→ Problem
Return the lines below word for word, starting with the line that contains "s=34 is, what time does it give?", and include every line after it through the last one.

--- start Data shown ---

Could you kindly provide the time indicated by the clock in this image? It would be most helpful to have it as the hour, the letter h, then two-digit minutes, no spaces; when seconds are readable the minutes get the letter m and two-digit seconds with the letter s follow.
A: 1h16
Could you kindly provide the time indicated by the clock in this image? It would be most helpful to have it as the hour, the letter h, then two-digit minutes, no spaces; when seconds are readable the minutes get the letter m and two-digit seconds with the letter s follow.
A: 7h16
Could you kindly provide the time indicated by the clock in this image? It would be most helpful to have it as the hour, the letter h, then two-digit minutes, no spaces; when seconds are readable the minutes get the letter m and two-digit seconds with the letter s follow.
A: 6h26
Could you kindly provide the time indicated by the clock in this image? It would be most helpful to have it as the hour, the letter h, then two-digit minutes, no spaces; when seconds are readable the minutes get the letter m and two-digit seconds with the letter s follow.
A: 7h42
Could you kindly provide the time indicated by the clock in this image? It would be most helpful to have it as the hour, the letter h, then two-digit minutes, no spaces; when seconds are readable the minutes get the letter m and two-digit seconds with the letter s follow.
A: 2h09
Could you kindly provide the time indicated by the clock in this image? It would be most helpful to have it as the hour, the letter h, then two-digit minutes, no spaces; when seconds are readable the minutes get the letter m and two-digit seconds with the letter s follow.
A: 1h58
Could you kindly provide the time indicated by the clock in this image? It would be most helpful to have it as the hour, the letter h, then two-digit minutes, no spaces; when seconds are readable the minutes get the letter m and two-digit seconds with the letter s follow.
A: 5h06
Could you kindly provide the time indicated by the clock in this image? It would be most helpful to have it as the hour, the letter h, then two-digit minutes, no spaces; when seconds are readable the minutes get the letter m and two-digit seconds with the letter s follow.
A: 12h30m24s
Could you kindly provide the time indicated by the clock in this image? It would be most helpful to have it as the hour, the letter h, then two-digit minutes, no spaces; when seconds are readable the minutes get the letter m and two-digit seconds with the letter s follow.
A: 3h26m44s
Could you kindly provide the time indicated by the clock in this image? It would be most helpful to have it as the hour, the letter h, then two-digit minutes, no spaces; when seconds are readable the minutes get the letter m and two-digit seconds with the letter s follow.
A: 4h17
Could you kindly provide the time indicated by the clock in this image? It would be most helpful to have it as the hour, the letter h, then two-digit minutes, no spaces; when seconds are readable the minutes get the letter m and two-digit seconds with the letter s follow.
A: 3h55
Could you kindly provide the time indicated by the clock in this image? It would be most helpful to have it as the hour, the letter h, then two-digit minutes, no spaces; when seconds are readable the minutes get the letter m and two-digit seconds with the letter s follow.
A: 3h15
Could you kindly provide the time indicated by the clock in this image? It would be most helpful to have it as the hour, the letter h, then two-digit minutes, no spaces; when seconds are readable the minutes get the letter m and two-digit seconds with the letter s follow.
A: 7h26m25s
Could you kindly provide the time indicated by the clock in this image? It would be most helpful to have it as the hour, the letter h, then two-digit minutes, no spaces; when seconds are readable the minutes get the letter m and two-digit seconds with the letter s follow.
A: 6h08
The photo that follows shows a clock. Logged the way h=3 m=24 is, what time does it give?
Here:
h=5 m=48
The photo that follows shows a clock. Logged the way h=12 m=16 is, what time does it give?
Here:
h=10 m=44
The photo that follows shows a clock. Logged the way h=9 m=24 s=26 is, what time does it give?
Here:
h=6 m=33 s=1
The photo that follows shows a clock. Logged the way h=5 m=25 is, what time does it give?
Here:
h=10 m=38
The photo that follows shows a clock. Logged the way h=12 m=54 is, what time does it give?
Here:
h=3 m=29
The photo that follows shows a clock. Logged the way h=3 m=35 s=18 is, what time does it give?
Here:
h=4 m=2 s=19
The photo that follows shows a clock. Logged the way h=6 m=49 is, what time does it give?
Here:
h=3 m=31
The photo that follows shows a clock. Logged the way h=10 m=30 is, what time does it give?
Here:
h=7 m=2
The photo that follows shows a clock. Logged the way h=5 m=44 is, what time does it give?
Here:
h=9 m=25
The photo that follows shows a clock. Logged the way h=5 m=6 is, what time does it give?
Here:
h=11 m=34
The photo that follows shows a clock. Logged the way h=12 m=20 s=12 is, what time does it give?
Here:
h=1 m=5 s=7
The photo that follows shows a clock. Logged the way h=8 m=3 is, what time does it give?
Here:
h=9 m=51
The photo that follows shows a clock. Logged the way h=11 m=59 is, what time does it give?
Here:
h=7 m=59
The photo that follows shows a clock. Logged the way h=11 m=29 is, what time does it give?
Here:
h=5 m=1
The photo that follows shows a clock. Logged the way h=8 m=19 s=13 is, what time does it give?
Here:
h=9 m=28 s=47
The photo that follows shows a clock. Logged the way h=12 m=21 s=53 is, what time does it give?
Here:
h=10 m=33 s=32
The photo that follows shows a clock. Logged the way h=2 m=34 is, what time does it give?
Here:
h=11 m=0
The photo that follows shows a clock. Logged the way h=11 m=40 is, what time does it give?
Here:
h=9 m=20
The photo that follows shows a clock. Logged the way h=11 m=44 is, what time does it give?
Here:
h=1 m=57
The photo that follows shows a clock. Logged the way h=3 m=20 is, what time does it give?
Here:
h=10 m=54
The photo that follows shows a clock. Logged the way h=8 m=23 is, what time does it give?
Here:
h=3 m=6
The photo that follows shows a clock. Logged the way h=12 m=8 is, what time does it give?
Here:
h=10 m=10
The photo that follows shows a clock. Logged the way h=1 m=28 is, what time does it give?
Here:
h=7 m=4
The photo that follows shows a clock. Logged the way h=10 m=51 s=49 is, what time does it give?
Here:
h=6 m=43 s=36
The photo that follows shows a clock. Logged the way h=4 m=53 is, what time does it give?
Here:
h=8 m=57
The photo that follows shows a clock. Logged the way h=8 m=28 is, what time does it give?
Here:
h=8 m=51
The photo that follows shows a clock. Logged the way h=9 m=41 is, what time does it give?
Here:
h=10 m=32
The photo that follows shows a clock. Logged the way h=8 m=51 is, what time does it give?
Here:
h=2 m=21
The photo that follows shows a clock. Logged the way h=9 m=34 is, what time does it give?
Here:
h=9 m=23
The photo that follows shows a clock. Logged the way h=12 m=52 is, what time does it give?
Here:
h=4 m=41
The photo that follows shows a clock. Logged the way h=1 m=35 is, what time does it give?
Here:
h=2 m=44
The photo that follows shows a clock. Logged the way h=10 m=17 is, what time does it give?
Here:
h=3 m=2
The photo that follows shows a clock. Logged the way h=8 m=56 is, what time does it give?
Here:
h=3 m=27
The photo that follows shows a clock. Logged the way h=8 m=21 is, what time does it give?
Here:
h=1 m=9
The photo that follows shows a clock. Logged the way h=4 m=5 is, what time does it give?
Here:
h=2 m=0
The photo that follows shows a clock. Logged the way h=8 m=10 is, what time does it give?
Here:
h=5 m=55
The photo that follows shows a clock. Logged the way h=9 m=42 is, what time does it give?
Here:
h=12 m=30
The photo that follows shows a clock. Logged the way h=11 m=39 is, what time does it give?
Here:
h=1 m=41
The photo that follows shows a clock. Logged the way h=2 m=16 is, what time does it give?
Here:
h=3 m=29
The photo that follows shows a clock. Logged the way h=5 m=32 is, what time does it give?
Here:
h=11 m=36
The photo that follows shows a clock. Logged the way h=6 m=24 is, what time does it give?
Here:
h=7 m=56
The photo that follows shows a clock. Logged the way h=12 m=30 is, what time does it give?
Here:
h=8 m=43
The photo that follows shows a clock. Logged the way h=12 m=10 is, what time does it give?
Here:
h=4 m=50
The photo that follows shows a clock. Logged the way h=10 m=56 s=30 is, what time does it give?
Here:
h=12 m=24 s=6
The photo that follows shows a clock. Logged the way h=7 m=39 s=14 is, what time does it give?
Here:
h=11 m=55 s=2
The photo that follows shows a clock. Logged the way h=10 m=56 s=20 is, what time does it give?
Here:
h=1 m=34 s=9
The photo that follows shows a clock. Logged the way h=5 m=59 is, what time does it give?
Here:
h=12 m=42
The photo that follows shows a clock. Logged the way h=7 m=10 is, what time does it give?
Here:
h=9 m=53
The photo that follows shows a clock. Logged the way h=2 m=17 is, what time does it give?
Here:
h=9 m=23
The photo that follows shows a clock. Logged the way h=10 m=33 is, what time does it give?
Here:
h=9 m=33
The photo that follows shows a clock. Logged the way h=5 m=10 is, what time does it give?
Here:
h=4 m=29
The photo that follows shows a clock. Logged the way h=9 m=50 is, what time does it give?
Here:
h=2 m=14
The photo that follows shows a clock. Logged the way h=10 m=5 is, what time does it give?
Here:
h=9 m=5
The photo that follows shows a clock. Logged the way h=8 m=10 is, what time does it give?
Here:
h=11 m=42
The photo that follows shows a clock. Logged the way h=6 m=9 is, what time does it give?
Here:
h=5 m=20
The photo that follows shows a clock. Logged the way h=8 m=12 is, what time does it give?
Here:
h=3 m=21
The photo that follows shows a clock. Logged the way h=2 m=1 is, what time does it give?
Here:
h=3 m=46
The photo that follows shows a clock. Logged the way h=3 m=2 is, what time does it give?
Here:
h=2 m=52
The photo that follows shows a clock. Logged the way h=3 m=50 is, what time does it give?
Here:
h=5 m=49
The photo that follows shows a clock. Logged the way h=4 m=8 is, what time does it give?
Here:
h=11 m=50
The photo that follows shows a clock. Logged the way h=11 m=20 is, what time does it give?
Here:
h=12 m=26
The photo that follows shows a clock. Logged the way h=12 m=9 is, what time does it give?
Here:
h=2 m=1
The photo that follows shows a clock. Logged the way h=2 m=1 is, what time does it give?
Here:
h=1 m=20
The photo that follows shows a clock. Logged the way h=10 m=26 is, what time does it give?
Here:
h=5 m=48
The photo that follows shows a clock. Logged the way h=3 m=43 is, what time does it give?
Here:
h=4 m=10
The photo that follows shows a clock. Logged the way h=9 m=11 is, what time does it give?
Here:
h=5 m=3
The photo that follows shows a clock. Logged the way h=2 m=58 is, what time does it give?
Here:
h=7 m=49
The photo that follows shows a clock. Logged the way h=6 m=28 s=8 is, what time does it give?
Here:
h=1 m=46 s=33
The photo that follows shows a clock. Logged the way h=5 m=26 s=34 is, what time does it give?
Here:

--- end Data shown ---

→ Reply to the exercise
The photo that follows shows a clock. Logged the way h=5 m=26 s=34 is, what time does it give?
Here:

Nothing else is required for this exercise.